> **Data segment**
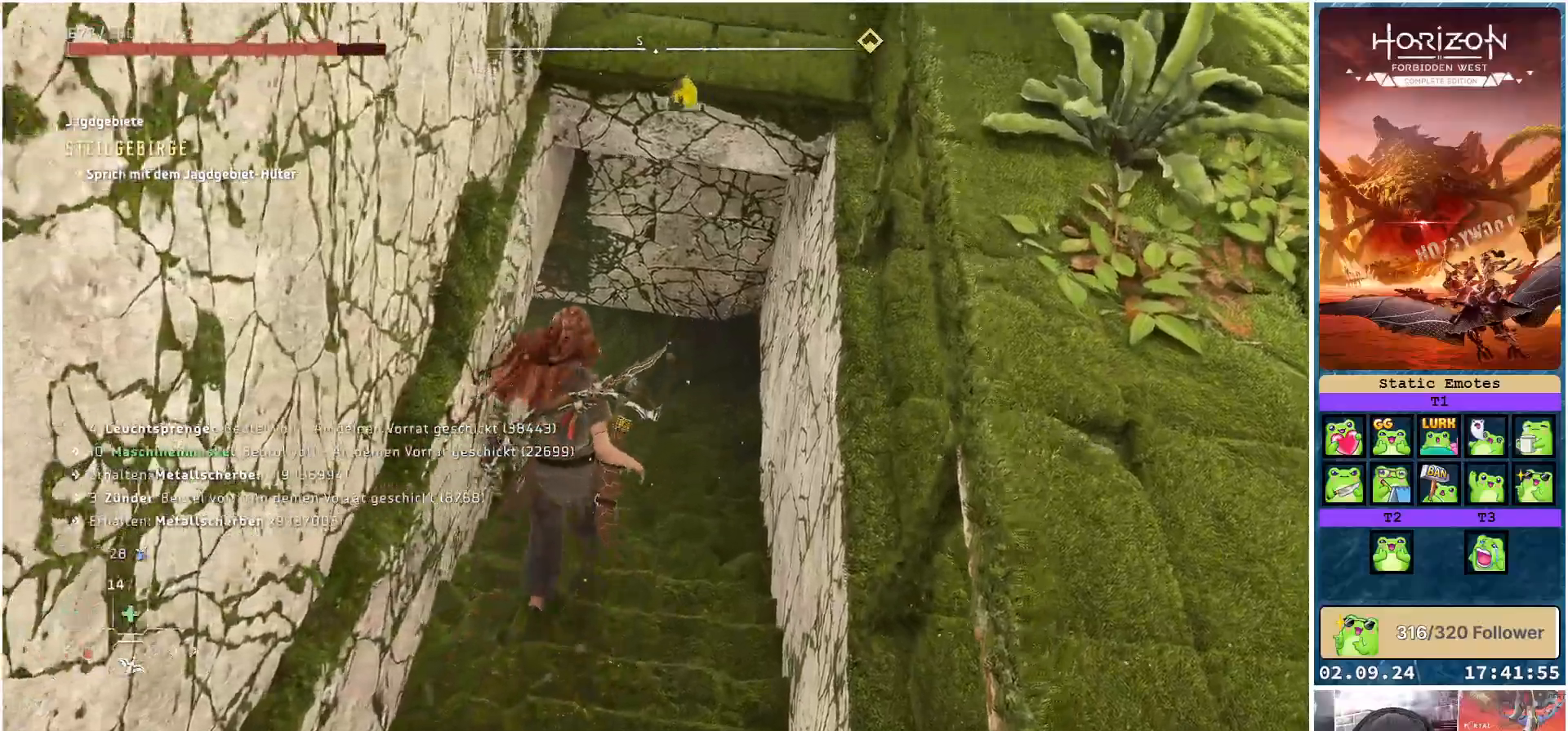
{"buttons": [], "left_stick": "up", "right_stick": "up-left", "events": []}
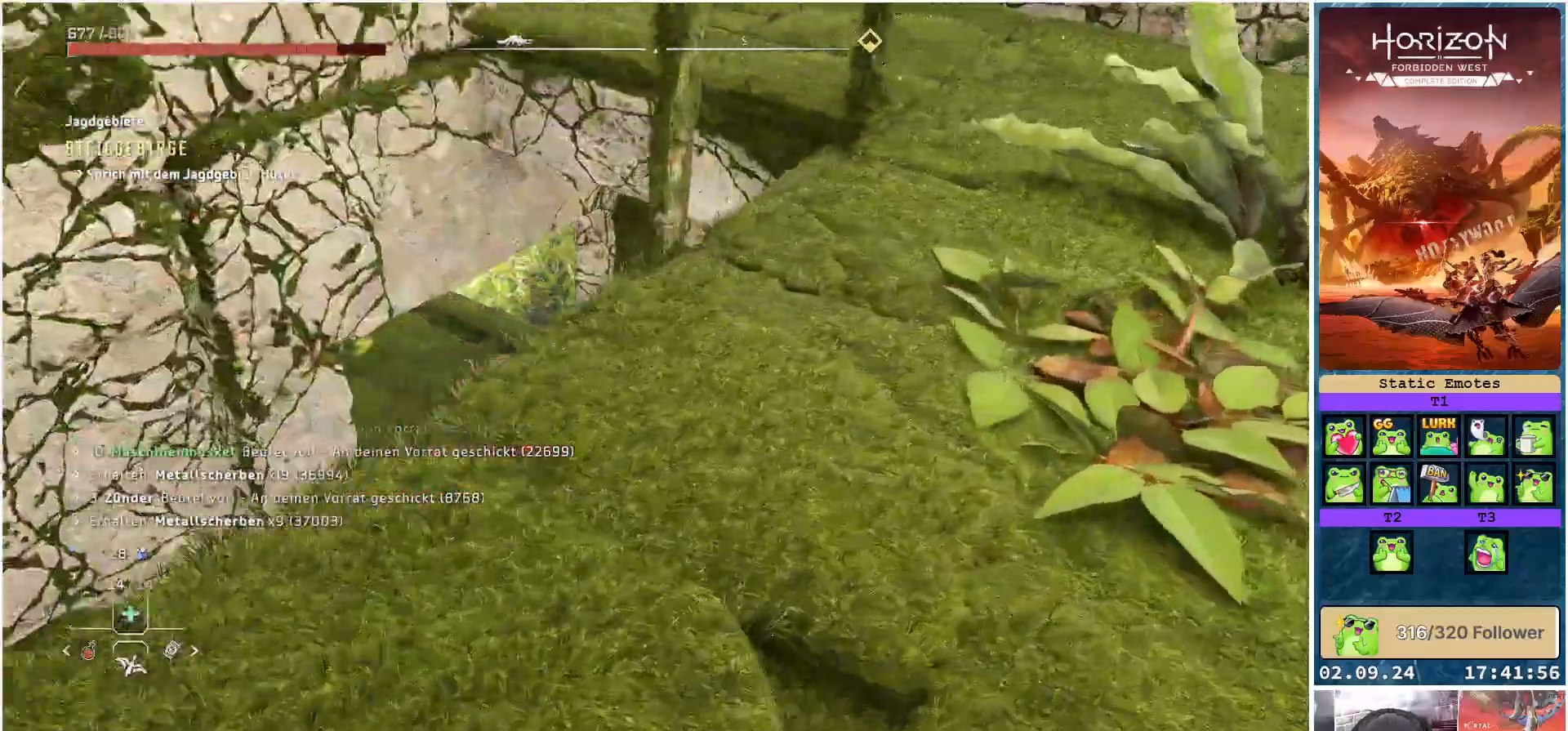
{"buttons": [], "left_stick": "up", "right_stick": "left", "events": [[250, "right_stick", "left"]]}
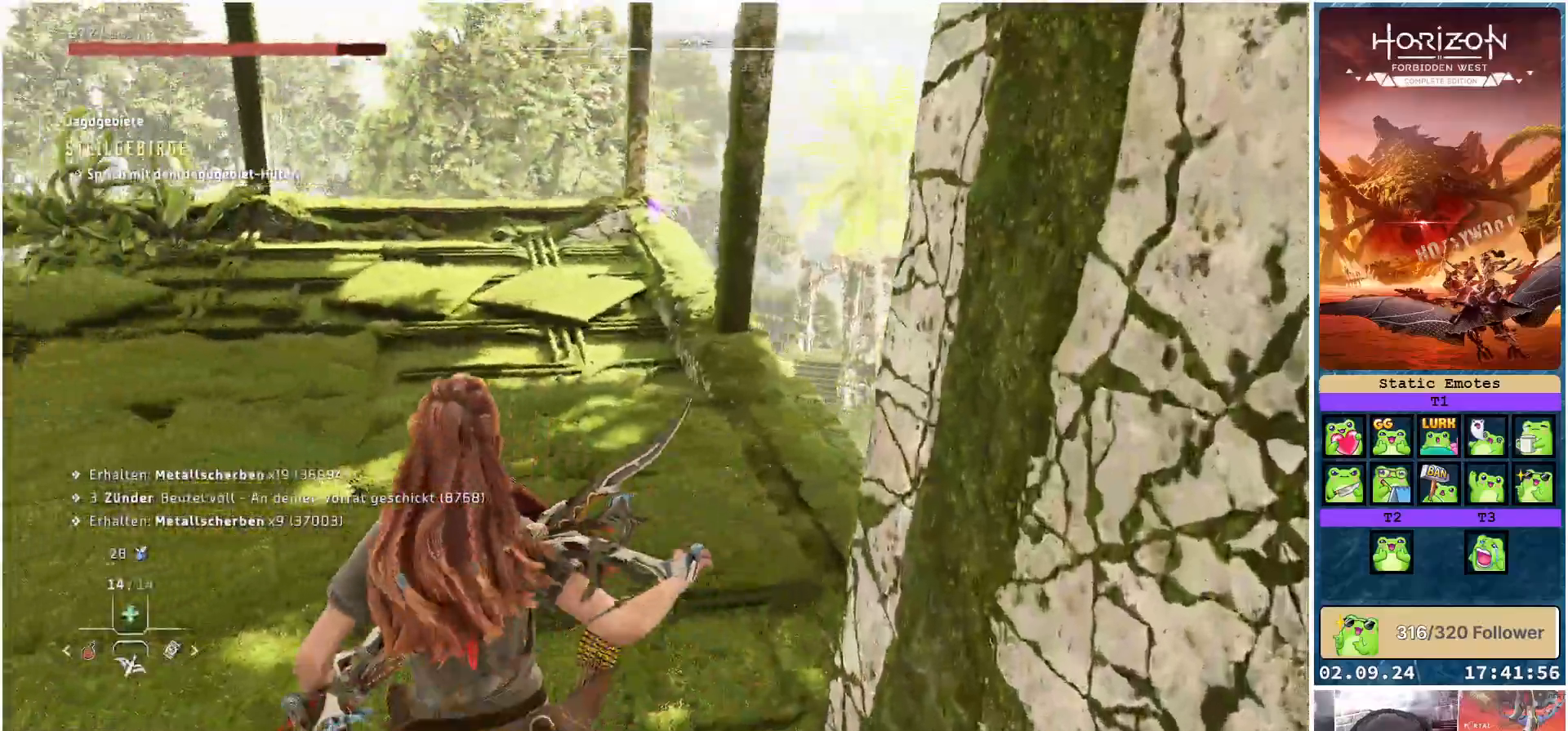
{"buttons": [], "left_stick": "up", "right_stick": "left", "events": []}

> **Problem description**
Without including the pictures, copy all of the data exactly.

> **Answer to this task**
{"buttons": [], "left_stick": "up", "right_stick": "up-left", "events": []}
{"buttons": [], "left_stick": "up", "right_stick": "left", "events": [[250, "right_stick", "left"]]}
{"buttons": [], "left_stick": "up", "right_stick": "left", "events": []}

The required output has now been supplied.